(Work instructions)
Answer these from the Ebola article:
1. At full capacity, how many patients will the new Doctors Without Borders facility near Monrovia be able to handle?
2. Of the 29 patients in quarantine at the ransacked center, how many are missing?
3. In which country and month was the first case of this outbreak reported?

(Excerpted text)

=====

Ebola: No sign of slowing down
It's been nearly six months since the first reported case of Ebola in West Africa. Despite everyone's best efforts, we're still no closer to containing the lethal virus. In fact, the opposite is true. Now that it's spread across four African countries, it's going to be even harder to stop - and it's going to get worse before it gets better.
On Sunday, medical charity Doctors Without Borders (MSF) opened a new Ebola centre near the Liberian capital Monrovia. When it's up to full capacity, it will be able to handle 400 patients, making it the largest-ever Ebola treatment facility. And even this won't be enough.
"I think it will be very full, very fast, and the situation will continue to get worse," said Lindis Hurum, a project coordinator for MSF, speaking to the New York Times. "In general, it is a very difficult and alarming situation. I can't stress that enough."
The new facility opened at just the right time. Only the day before, on Saturday, the previous Ebola centre in the capital had been stormed and ransacked by a group of angry youths, who shouted "there is no Ebola" as they made off with contaminated mattresses and forced patients out of quarantine. Of the 29 patients in quarantine, 10 are thought to have returned home to their families while another 17 are missing. Without professional care, none of these patients are likely to beat the disease - and without safety precautions they'll probably infect dozens more people.
The first reported case of this particular outbreak was in Guinea in February. Just six months later, the virus has spread to four African countries and already killed at least 1,145, although the real death count is likely to be much higher. This is already the most severe Ebola outbreak in history - the World Health Organisation declared it an international emergency - and there is no sign that it's going to slow down any time soon.

=====

(Data extracts)
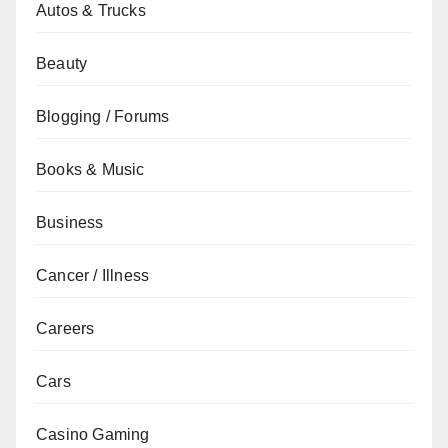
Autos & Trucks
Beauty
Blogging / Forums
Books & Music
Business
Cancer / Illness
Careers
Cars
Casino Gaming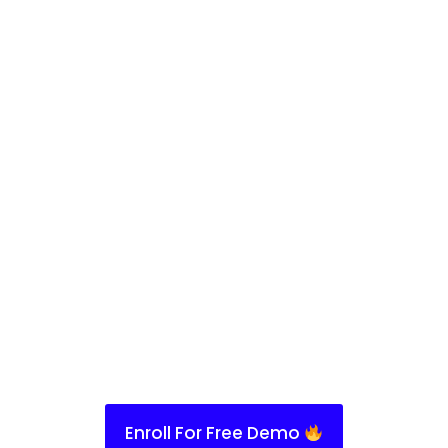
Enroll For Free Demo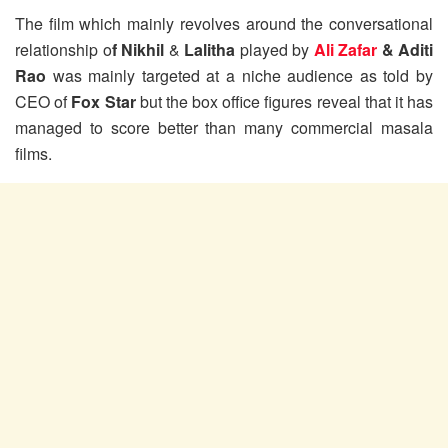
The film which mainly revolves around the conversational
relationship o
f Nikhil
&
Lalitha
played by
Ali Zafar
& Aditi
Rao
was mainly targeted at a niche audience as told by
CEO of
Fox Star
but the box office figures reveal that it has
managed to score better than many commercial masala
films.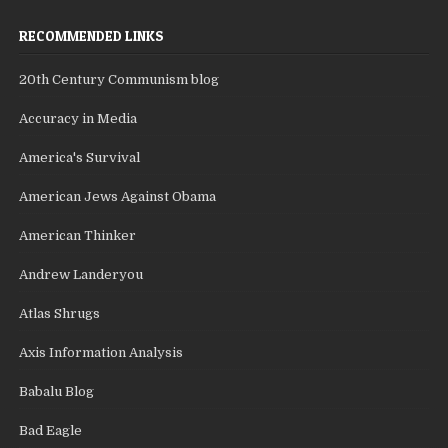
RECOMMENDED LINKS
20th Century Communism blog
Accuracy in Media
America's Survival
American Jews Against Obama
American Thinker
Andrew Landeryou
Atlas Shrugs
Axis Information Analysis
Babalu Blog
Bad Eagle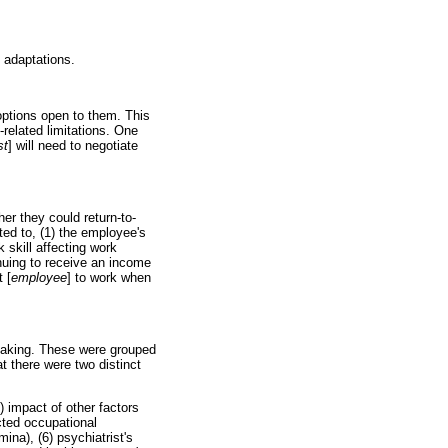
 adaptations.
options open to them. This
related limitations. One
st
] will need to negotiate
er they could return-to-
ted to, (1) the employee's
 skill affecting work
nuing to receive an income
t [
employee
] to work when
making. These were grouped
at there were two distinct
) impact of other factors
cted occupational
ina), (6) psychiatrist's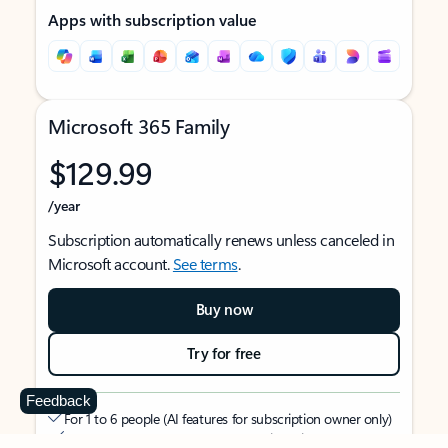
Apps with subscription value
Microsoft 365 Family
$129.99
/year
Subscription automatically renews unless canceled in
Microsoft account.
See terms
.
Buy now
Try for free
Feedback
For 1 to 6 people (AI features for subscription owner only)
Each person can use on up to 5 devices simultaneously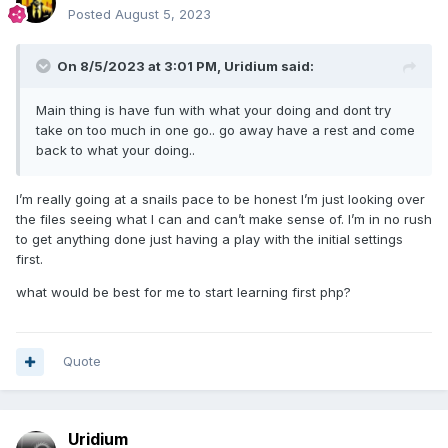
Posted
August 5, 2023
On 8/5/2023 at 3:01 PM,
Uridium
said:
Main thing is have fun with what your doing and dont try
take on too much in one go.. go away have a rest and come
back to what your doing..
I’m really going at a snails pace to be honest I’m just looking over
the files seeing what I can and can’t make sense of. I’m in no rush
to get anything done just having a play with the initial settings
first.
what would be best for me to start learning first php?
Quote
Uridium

=====

(Solution below)
1. 400 patients.
2. 17.
3. Guinea, in February.